On Extrinsic forecasting metrics

Hello everyone.

I’m looking for a way to evaluate a forecasting model with an “extrinsic” metric.

As part of my PhD, I developed 3 state-space models for forecasting stink bug populations in soybean crops (Redirecting ) that now a company wants to use in production. They are interested in the models because with the posterior predictive distribution we can compute the likelihood of stink bugs surpassing a given “economic threshold”, which will require a pest control intervention to avoid economic loss.

So far, I’ve only evaluated my models using LOO-CV (although I should’ve used LFO-CV), which was good to decide which model was the best one.
The thing is that this company wants to know “how useful is the model”, which makes a lot of sense, but I’m unable to respond properly because of lack of knowledge and because my attempts to find an extrinsic metric for my Bayesian models (i.e., a metric that will tell us how good the model will perform overall in a business context) have been unsuccessful.

So my questions are:

  1. Do you know of an extrinsic metric that I could use in this case?
  2. I wrote down an idea that I had for an extrinsic metric but I’m not sure if it’s a sound proposal. Could you please comment on it?

Extrinsic metric proposal

Given that this company wants a model that gives a “recommendation” on if a pest control intervention should be carried out in a given week to avoid the economic threshold being surpassed on the next week, this proposed extrinsic metric aims to measure how often a model makes a “good” recommendation.

In the metric, so far named “Threshold Surpassing Accuracy”, a recommendation is considered ‘good’ when the model suggested to carry out a pest control intervention at time t, and stink bugs surpassed the economic threshold at t+1; or when the model did NOT suggest to carry out a pest control intervention at time t, and stink bugs did NOT surpass the economic threshold at t+1.

A recommendation is considered ‘bad’ when the opposite happens, i.e., the model recommends a control and threshold is not surpassed or model does not recommend a control and the threshold is surpassed.

The model will only recommend to carry out a pest control intervention when the likelihood of the population density surpassing the economic threshold in t + 1 is higher than 50% (or other percentage based on expert knowledge).

A good recommendation gives a score of +1 and a bad recommendation gives a score of +0.

The “Threshold Surpassing Accuracy” (TSA) metric is calculated as the total score divided by the total amount of recommendations.

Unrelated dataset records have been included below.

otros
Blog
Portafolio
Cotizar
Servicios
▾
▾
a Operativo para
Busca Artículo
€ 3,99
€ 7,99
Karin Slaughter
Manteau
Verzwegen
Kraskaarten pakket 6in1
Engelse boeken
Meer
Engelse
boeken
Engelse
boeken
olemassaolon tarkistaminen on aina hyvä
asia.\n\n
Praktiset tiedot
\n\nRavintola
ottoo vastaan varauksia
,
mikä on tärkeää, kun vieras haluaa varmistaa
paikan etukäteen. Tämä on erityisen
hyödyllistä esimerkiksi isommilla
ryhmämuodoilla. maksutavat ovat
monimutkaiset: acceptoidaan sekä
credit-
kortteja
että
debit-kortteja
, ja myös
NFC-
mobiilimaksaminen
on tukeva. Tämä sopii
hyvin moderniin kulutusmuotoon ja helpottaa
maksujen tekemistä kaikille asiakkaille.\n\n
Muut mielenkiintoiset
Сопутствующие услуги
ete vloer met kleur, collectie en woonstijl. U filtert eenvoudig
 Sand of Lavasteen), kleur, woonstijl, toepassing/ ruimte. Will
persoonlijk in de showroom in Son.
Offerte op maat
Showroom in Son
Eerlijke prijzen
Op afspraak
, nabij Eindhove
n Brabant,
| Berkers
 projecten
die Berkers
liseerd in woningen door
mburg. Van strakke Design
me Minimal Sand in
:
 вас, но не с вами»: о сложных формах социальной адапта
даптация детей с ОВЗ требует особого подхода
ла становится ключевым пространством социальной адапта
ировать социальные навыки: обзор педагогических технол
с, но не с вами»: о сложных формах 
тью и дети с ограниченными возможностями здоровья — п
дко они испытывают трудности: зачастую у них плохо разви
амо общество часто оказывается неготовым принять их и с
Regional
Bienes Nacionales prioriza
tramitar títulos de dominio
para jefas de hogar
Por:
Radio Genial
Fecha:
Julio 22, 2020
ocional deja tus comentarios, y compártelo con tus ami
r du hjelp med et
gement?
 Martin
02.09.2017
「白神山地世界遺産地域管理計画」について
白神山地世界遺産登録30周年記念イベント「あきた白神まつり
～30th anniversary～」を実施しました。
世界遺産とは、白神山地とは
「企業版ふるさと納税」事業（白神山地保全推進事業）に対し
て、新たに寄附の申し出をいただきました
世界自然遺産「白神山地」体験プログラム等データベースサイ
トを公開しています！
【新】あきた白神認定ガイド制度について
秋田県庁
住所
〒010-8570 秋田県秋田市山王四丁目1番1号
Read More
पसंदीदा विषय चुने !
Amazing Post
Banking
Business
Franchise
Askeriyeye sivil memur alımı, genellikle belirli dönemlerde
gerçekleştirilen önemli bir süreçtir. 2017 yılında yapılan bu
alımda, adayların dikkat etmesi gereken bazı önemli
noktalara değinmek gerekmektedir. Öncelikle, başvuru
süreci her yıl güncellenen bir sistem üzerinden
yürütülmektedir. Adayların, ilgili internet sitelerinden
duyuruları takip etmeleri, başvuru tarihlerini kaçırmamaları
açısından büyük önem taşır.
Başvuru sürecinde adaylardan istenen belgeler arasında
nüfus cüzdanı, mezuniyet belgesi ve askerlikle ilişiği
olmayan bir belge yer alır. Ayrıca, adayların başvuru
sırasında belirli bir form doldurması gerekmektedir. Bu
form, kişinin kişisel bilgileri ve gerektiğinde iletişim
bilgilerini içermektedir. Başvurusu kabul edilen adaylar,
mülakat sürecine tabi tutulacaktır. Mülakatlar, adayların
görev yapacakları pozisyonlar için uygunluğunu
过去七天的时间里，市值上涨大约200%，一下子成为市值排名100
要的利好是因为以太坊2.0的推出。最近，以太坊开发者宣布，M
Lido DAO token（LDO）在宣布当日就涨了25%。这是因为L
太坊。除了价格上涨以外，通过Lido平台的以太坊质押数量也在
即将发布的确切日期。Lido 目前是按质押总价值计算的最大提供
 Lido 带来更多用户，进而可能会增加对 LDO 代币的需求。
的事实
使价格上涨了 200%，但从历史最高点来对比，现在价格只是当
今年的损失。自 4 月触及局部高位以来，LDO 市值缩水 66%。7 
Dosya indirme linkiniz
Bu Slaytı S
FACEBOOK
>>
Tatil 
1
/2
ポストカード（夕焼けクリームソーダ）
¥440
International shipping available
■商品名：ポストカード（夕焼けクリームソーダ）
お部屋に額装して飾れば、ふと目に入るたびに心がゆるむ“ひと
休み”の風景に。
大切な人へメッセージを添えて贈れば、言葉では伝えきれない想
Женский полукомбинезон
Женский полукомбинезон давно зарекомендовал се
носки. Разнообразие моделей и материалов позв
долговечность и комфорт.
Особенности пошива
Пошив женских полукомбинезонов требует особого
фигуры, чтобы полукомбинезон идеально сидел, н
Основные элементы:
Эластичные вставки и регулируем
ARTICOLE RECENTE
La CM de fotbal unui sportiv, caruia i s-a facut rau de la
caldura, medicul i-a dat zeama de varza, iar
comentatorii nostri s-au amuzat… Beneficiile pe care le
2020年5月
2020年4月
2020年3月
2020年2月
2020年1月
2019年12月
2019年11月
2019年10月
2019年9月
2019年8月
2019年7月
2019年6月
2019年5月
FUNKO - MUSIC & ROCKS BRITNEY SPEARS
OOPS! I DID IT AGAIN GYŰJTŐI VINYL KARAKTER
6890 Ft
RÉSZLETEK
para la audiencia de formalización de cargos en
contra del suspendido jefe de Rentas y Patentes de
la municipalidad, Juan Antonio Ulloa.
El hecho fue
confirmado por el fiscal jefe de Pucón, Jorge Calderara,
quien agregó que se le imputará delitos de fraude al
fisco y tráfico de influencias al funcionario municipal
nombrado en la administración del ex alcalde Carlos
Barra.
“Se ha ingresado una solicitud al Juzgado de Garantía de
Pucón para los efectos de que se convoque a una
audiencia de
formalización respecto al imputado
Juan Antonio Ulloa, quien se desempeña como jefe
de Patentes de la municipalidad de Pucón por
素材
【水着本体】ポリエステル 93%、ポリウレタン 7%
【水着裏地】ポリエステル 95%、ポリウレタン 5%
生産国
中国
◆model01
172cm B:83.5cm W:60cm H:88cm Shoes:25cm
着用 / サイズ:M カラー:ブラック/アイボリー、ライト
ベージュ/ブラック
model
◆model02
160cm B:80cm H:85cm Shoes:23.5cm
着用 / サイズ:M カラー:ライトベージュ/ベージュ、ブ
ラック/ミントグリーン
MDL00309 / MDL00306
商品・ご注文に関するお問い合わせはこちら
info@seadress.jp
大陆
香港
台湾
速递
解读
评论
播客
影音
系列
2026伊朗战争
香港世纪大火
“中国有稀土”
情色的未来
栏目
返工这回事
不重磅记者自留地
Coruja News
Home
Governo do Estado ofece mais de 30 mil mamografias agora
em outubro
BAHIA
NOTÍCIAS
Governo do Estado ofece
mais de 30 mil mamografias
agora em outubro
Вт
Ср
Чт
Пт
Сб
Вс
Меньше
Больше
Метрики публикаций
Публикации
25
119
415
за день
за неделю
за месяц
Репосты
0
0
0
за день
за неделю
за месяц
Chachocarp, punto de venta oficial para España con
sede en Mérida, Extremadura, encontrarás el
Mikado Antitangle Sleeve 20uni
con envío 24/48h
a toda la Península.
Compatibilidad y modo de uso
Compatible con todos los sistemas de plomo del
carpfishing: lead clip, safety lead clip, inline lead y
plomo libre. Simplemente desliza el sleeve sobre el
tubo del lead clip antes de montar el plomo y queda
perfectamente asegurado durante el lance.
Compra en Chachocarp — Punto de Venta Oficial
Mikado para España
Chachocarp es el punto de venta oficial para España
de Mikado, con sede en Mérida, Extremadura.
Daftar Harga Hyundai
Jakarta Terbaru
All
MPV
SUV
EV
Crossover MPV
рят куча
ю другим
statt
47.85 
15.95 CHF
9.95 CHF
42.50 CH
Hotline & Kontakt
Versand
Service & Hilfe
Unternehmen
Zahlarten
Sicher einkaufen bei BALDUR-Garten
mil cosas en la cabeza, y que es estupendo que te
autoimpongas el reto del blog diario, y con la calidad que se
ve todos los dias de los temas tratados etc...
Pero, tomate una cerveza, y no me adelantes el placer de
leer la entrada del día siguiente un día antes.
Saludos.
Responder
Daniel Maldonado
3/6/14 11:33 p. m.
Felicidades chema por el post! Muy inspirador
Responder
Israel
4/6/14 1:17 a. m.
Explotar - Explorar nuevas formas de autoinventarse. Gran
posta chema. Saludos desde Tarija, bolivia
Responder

The TSA metric is computed in a similar way as the Leave-Future-Out Cross-Validation algorithm ([1902.06281] Approximate leave-future-out cross-validation for Bayesian time series models ), i.e., model is trained with L sequential data points, an L + 1 forecast is made and a score is given based on the recommendation (good/bad) and the observed outcome in L + 1 (threshold was surpassed or not). The process is repeated for every possible L and then the final score is computed.

Best,
Francis

I would recommend thinking in dollars, like the company does.

If:

  • the cost of intervening pre-emptively is c_{pre}, and
  • intervening preemptively has a 100% success rate

then expected cost of intervening preemptively at period t is c_{pre}.

If:

  • the cost of intervening after infestation is c_{post}, and
  • the probability of infestation in period t+1 is p

then the expected cost of not intervening preemptively at t is p*c_{post} + (1-p)*0

So the company would intervene at t whenever c_{pre} < p*c_{post}

I would apply this logic in a cross-validation setting. Fit your model on 80% of the dataset. Use the fitted model to predict p for the holdout. Plug in placeholder values for c_{pre} and c_{post} (e.g. $20 and $100, or ask the company for guidance on this ratio), then simulate what the company would have done for the holdout crops. Did they save money by intervening preemptively on the right crops?

Thank you for your reply Dan!

The estimation of the actual loss in dollars is a little bit noisy, that’s why I proposed something sort of agnostic to that. But I’ll dive into that nonetheless.

About your question, they certainly save some money by intervening preemptively, but it’s also a costly procedure in terms of dollars and environment-wise. That’s why they are trying to achieve something more precise.